La Academia sueca, que premió pronto a Beckett pero dejó pasar los días de Dinesen y Nabokov, reconoce ahora en Brodski no sólo al gran poeta, sino al desplazado, a la voz que dice su discurso desde la lejanía de la casa y la patria (según la terminología de Bloch) y en el trayecto y macla de las lenguas. Profundamente ruso por escuela y temperamento, como podía verse en su primera selección poética traducida al inglés en 1973, sólo un año después de su exilio norteamericano, los 15 transcurridos desde entonces han aireado el cuadro referencial de Brodski sin por ello perder su palabra poética la punta y el acento de su origen.En el verso inicial de su extenso poema de 1975-1976 A part of speech, el primero que Brodski se atrevió a traducirse él solo al inglés, el autor proclama: "Yo nací y crecí en los marjales bálticos", para después concluir con lo que tanto es una poética como una confesión de parte: "Lo que impide ser falso al corazón en esta región llana / es que no hay dónde esconderse y sí lugar de sobra para las visiones. / Sólo el ruido necesita el eco y teme su carencia". Más allá de la cándida demarcación geográfica, llama la atención en estos versos el tinte afirmativo, casi autocomplaciente, de una espiritualidad sin tapaderas que evoca a Anna Akhmatova y Mandelstam, los dos grandes poetas del silencio forzoso y la memoria ganada de las cosas, a los que Brodski constantemente ha vuelto en homenaje.

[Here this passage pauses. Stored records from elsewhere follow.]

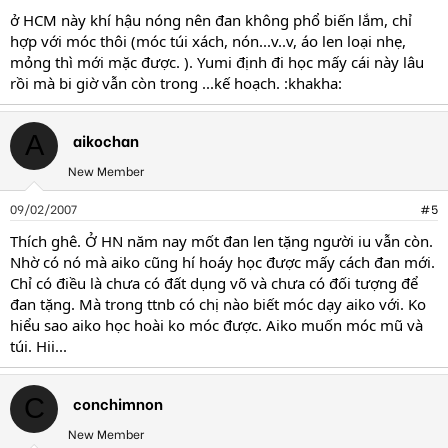
ở HCM này khí hậu nóng nên đan không phổ biến lắm, chỉ
hợp với móc thôi (móc túi xách, nón...v..v, áo len loại nhẹ,
mỏng thì mới mặc được. ). Yumi định đi học mấy cái này lâu
rồi mà bi giờ vẫn còn trong ...kế hoạch. :khakha:
aikochan
A
New Member
09/02/2007
#5
Thích ghê. Ở HN năm nay mốt đan len tặng người iu vẫn còn.
Nhờ có nó mà aiko cũng hí hoáy học được mấy cách đan mới.
Chỉ có điều là chưa có đất dụng võ và chưa có đối tượng để
đan tặng. Mà trong ttnb có chị nào biết móc dạy aiko với. Ko
hiểu sao aiko học hoài ko móc được. Aiko muốn móc mũ và
túi. Hii...
conchimnon
C
New Member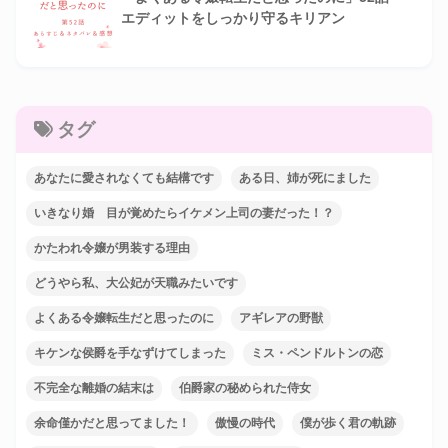
エディットをしっかり守るキリアン
タグ
あなたに愛されなくても結構です
ある日、姉が死にました
いきなり婚 目が覚めたらイケメン上司の妻だった！？
かたわれ令嬢が男装する理由
どうやら私、大公妃が天職みたいです
よくある令嬢転生だと思ったのに
アギレアの野獣
キケンな侯爵を手なずけてしまった
ミス・ペンドルトンの恋
不完全な離婚の結末は
伯爵家の秘められた侍女
余命僅かだと思ってました！
傲慢の時代
僕が歩く君の軌跡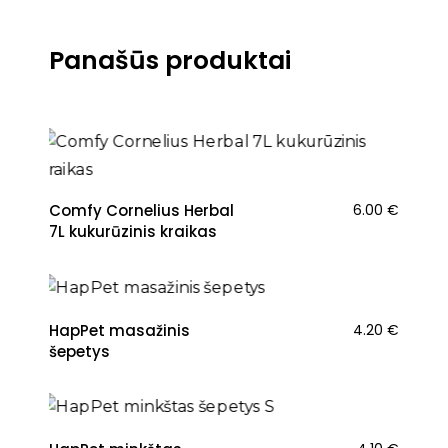
Panašūs produktai
Comfy Cornelius Herbal
6.00
€
7L kukurūzinis kraikas
HapPet masažinis
4.20
€
šepetys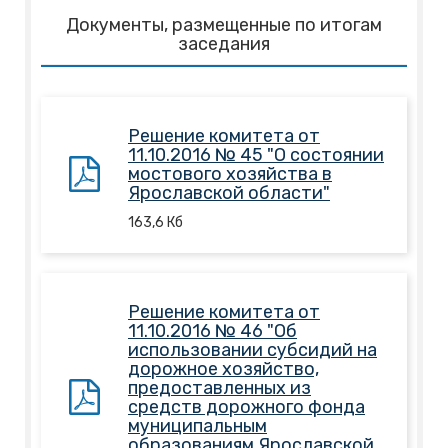
Документы, размещенные по итогам
заседания
Решение комитета от
11.10.2016 № 45 "О состоянии
мостового хозяйства в
Ярославской области"
163,6
Кб
Решение комитета от
11.10.2016 № 46 "Об
использовании субсидий на
дорожное хозяйство,
предоставленных из
средств дорожного фонда
муниципальным
образованиям Ярославской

Pero el visionario de los grandes espacios, el que no acepta los refugios de la grandilocuencia, juega al escondite con las lenguas. Traducido y apreciado en los circuitos poéticos anglosajones cuando aún vivía, precariamente, preso, en la URS S, ya desde 1965 colaboró con sus selectos traductores occidentales, hasta que, establecido en Estados Unidos, se empezó, como hemos dicho, a traducir a sí mismo y ahora, desde 1977, escribe también directamente poesía en inglés. Pero otros sonidos, otros ecos, algunos muy remotos, le han llamado, en su deseo de retorcer la línea del poema con las mezclas del mundo (el redoble interrumpido de los tambores de una marcha fúnebre militar en su A la muerte de Zhukov, el tonillo del tango en 1867, su peculiar versión de las sextillas de pie quebrado de Jorge Manrique en Mérida). Leer al Brodski poeta de los últimos 10 años produce el efecto vertiginoso de encontrar la pureza telúrica y el cuño religioso de los modernos místicos rusos viajados -sin las depredaciones del turismo- por territorios de fantasía y paisajes verbales cosmopolitas.

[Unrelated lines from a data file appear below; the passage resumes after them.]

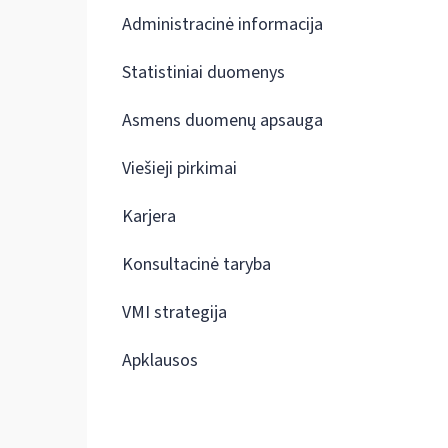
Administracinė informacija
Statistiniai duomenys
Asmens duomenų apsauga
Viešieji pirkimai
Karjera
Konsultacinė taryba
VMI strategija
Apklausos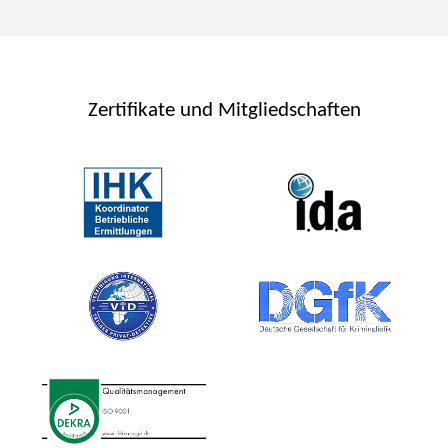
Zertifikate und Mitgliedschaften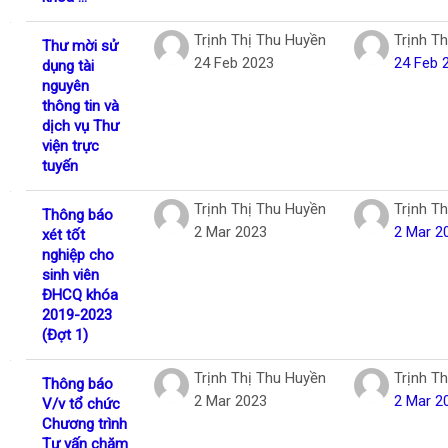
Trịnh Thị Thu Huyền
Trịnh T
Thư mời sử
24 Feb 2023
24 Feb 
dụng tài
nguyên
thông tin và
dịch vụ Thư
viện trực
tuyến
Trịnh Thị Thu Huyền
Trịnh T
Thông báo
2 Mar 2023
2 Mar 2
xét tốt
nghiệp cho
sinh viên
ĐHCQ khóa
2019-2023
(Đợt 1)
Trịnh Thị Thu Huyền
Trịnh T
Thông báo
2 Mar 2023
2 Mar 2
V/v tổ chức
Chương trình
Tư vấn chăm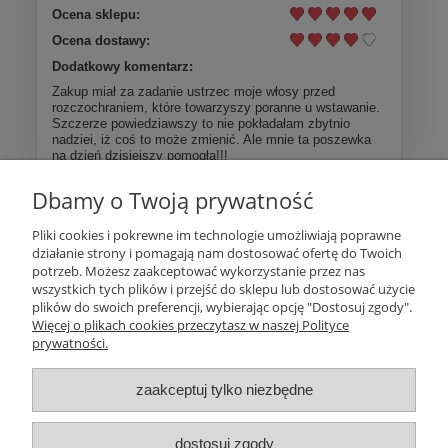
Ocena sklepu:
Ocena dostawy:
Dodatkowy komentarz:
Zakup miał za zadanie ustrzec moje włosy przed
rozczochraniem, które towarzyszy poranne u wstawanie.
Szczerze powiedziawszy to nie pokładałam zbytnio
nadziei, iż coś to może zmienić. Ale mnie ta poszewka
na dzień dzisiejszy pomogła!!!
Dbamy o Twoją prywatność
Więcej opinii
Pliki cookies i pokrewne im technologie umożliwiają poprawne
działanie strony i pomagają nam dostosować ofertę do Twoich
Pomoc
potrzeb. Możesz zaakceptować wykorzystanie przez nas
wszystkich tych plików i przejść do sklepu lub dostosować użycie
plików do swoich preferencji, wybierając opcję "Dostosuj zgody".
Moje konto
Więcej o plikach cookies przeczytasz w naszej Polityce
prywatności.
Płatności i dostawa
zaakceptuj tylko niezbędne
Informacje
dostosuj zgody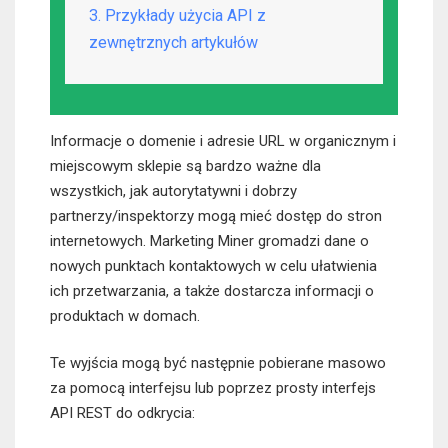
3. Przykłady użycia API z
zewnętrznych artykułów
Informacje o domenie i adresie URL w organicznym i
miejscowym sklepie są bardzo ważne dla
wszystkich, jak autorytatywni i dobrzy
partnerzy/inspektorzy mogą mieć dostęp do stron
internetowych. Marketing Miner gromadzi dane o
nowych punktach kontaktowych w celu ułatwienia
ich przetwarzania, a także dostarcza informacji o
produktach w domach.
Te wyjścia mogą być następnie pobierane masowo
za pomocą interfejsu lub poprzez prosty interfejs
API REST do odkrycia:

Por eso es posible afirmar que en Brodski se encarna una figura definitiva del repertorio ¡cónico de la modernidad: el artista sin suelo firme, desnaturalizado, embarcado contra su voluntad o por la fuerza de su voluntad en el proyecto de hacer habitación con las palabras, fundando en torno a sí una naturaleza compuesta, artificial, en la que dan color y aroma plantaciones de muy variado clima.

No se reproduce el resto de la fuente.